Here's the question you clicked on:
itzmashy
a. find the area enclosed in the inner loop of the limacon, r=1+2costheta. b. find hte area inside the limacon but outside the inner loop
b) \[2 \int_0^{\frac{2 \pi }{3}} \frac{1}{2} (2 \cos (\theta )+1)^2 \, d\theta=\frac{3 \sqrt{3}}{2}+2 \pi \]
a)\[2 \int_{\frac{2 \pi }{3}}^{\pi } \frac{1}{2} (2 \cos (\theta )+1)^2 \, d\theta=\pi -\frac{3 \sqrt{3}}{2} \]
i'm not supposed to use a double integral?
the way I see it the first step is to find the bounds on theta I think having the picture ion front of you helps
Both of them are single integrals
http://www.wolframalpha.com/input/?i=plot%20r%3D1%2B2costheta.%20%20&t=crmtb01
sorry those bounds are wrong \[r=0=1+2\cos\theta\implies \theta=\frac{2\pi}3,\frac{4\pi}3\]which means the bounds on theta are\[\frac{2\pi}3\le\theta\le\frac{4\pi}3\]

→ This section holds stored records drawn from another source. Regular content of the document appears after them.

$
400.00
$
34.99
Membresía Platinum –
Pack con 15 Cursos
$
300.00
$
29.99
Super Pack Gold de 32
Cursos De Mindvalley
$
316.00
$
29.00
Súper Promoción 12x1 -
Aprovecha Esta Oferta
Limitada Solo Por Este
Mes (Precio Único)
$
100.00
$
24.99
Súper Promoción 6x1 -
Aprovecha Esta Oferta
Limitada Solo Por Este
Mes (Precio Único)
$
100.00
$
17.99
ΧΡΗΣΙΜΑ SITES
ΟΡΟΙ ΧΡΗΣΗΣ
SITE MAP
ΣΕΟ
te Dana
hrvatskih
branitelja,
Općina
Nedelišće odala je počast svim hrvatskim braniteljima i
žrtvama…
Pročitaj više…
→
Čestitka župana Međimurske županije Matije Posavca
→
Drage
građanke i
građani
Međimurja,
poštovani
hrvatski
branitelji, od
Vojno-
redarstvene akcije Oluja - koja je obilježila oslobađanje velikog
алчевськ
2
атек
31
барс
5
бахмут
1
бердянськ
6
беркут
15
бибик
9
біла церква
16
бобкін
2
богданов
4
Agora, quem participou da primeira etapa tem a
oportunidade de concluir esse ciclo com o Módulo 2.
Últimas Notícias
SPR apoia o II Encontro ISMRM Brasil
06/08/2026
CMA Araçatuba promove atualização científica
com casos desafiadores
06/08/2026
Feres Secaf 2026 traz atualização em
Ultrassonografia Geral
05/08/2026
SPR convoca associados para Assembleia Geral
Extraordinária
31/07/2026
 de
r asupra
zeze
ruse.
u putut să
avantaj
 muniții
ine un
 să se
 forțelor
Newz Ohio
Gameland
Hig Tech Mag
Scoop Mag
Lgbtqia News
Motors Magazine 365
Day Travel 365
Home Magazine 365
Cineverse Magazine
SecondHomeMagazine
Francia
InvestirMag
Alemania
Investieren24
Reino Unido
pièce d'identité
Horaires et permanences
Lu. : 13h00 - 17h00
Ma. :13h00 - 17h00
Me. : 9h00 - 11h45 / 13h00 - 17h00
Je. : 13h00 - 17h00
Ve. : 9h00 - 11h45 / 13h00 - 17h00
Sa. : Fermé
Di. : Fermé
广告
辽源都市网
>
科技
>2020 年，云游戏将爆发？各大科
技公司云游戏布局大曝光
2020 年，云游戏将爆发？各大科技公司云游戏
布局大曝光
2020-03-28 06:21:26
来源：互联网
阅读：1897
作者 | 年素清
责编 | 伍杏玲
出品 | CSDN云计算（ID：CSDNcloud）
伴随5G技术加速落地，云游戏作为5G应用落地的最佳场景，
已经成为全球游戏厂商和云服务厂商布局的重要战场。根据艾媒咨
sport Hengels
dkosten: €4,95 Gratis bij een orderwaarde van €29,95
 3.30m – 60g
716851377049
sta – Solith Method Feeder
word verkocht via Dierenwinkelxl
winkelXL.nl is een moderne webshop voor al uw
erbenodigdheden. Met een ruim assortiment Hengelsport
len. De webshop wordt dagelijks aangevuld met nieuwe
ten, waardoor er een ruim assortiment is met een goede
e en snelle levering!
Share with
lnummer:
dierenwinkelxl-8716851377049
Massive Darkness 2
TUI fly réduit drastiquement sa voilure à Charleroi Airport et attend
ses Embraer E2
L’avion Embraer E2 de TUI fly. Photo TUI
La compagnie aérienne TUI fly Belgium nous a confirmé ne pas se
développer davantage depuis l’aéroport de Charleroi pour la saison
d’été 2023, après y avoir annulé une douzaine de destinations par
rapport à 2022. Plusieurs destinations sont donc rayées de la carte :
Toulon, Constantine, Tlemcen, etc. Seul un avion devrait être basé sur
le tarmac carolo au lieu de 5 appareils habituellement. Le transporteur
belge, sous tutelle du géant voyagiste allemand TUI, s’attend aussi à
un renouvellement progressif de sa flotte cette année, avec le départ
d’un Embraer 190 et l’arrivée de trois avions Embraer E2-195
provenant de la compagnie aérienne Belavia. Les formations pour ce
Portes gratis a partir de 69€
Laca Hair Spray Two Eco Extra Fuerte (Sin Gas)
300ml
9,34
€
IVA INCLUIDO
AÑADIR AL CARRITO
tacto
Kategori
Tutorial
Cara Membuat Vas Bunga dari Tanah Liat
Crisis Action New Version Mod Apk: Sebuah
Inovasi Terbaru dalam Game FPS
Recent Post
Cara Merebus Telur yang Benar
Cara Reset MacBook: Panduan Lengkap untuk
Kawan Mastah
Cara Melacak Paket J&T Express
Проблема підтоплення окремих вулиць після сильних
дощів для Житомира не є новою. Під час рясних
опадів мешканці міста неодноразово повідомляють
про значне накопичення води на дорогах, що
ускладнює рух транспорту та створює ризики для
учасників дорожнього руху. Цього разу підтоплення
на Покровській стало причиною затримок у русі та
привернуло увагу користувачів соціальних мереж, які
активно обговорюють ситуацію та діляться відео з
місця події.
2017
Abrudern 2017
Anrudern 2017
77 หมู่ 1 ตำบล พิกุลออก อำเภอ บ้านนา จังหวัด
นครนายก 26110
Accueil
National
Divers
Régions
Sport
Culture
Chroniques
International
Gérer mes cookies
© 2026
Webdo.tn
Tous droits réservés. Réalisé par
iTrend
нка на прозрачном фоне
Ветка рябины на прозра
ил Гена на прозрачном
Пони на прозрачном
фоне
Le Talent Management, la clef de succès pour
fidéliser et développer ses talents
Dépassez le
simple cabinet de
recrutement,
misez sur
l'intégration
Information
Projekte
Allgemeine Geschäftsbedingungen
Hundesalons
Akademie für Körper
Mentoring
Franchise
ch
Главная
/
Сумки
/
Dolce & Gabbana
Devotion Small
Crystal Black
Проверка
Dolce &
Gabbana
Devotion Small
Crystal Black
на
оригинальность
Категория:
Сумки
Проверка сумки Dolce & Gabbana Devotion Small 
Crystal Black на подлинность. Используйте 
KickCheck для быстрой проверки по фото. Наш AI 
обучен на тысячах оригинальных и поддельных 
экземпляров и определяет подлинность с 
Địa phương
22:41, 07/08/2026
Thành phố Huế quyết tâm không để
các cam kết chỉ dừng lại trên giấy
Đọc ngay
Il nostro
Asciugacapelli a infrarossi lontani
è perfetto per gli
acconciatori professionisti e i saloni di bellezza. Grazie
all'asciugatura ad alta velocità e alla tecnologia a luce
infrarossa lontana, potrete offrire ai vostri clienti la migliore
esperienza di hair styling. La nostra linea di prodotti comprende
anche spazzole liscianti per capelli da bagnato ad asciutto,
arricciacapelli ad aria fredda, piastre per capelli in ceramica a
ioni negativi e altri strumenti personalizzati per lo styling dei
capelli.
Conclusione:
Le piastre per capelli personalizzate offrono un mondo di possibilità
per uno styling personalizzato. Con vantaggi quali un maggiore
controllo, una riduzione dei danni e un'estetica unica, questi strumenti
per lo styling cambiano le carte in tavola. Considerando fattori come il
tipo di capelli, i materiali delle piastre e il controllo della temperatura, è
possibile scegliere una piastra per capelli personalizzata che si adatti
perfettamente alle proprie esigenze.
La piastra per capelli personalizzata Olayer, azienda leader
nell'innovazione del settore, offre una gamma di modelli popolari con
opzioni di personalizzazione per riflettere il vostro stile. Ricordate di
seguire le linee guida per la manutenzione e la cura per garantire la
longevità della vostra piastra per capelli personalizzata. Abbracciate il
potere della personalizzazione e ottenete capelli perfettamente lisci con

The bounds on r are just the polar function itself\[0\le r\le1+2\cos\theta\]and the area differential in polar coordinates is\[dA=rdrd\theta\]hence the intergal for the area of the inner loop should be\[\large \int\int dA=\int_{\frac{2\pi}3}^{\frac{4\pi}3}\int_{0}^{1+2r\cos\theta}rdr\theta\]
...I assumed we are working in the interval \([0,2\pi]\)
and @colorful i'm at work so i can't be checking this all the time :( but it was a homework problem last night and it blew my mind cuz i've never even seen a limacon before last night.. -_-"
The bounds for my solutions above are fine